Jamais scène plus douce n’eut un dénouement plus brusque et plus violent. J’étais trop bien au fait de ce qui s’était passé précédemment pour ne pas sentir tout ce que notre position avait de grave ; mais Ursule n’éprouva alors que l’embarras d’une jeune fille qui vient de révéler à des yeux profanes son secret le plus sacré. Cet attachement, qu’un mois plus tard, lorsque des serments solennels auraient été échangés, elle eût été fière de manifester à la face de l’univers, elle était toute confuse de le voir surpris ; et, dans sa pudeur virginale, c’était ce qui lui avait rendu surtout pénible la brusque intervention des squatters. Car elle n’avait pas une idée très-exacte de leur véritable caractère ; et son désir le plus vif était de pouvoir rejoindre son oncle. Mais Mille-Acres ne tarda pas à nous faire comprendre à tous deux combien il était loin de plaisanter.

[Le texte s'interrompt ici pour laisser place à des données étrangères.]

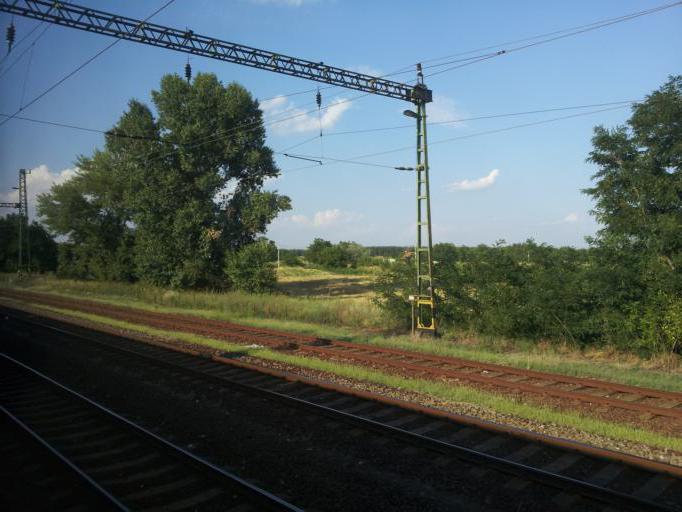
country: HU
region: Pest
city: Taksony
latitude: 47.3233
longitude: 19.0777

— Ainsi donc, mon jeune major, vous vous laissez prendre dans le même nid, vous aussi ! Choisissez, ou de retourner paisiblement ou vous savez bien, ou d’être garrotté et porté comme une bête fauve qu’on viendrait de tuer à quelque distance dans les bois. Vous ne connaissez ni Mille-Acres ni sa famille, si vous avez pu croire nous échapper ainsi, lorsqu’il y a vingt milles de forêt autour de nous !

Je me résignai de bonne grâce, et certes je n’aurais pas été tenté de prendre la fuite, lorsque Ursule était emmenée devant moi. L’aiguille ne se tourne pas plus invariablement vers le nord que je n’aurais suivi mon aimant, quand même j’aurais été libre.

On me permit d’aider ma compagne à traverser quelques broussailles, et à franchir une ou deux barrières. Les squatters, qui étaient tous armés, formaient un cercle autour de nous, à une distance suffisante pour nous permettre d’échanger quelques mots. Ursule avait beaucoup de courage pour une femme, et je crois pouvoir dire, sans qu’on m’accuse de vanité, que nous étions l’un et l’autre si heureux des explications que nous venions d’échanger, que ce nouveau malheur ne pouvait nous abattre entièrement, tant que nous n’étions pas séparés.

— Courage, chère Ursule ! lui dis-je tout bas, en arrivant au magasin ; après tout, ces misérables n’oseront se porter à aucun excès qui leur ferait encourir la rigueur des lois.

— Je me sens tranquille, lorsque je suis près de vous et de mon oncle le porte-chaîne, répondit-elle en souriant. Nous ne pouvons tarder à entendre parler de Frank, qui, comme j’ai dû vous le dire, est allé à Ravensnest pour demander main-forte. Il est parti en même temps que nous, et il doit être en route pour revenir.

Je serrai tendrement la main d’Ursule qui me répondit par une douce étreinte, car je sentais que j’allais être séparé d’elle. J’avais hésité à lui apprendre les épreuves qui l’attendaient sans doute ; mais comme on ne pouvait faire aucune tentative pour la forcer à épouser Zéphane avant l’arrivée du magistrat, je ne voulus pas l’alarmer inutilement d’avance ; d’ailleurs, je connaissais le caractère ferme et décidé d’Ursule, et je savais que, maintenant qu’elle s’était prononcée si formellement en ma faveur, aucune menace ne pourrait lui arracher son consentement à une union avec un autre.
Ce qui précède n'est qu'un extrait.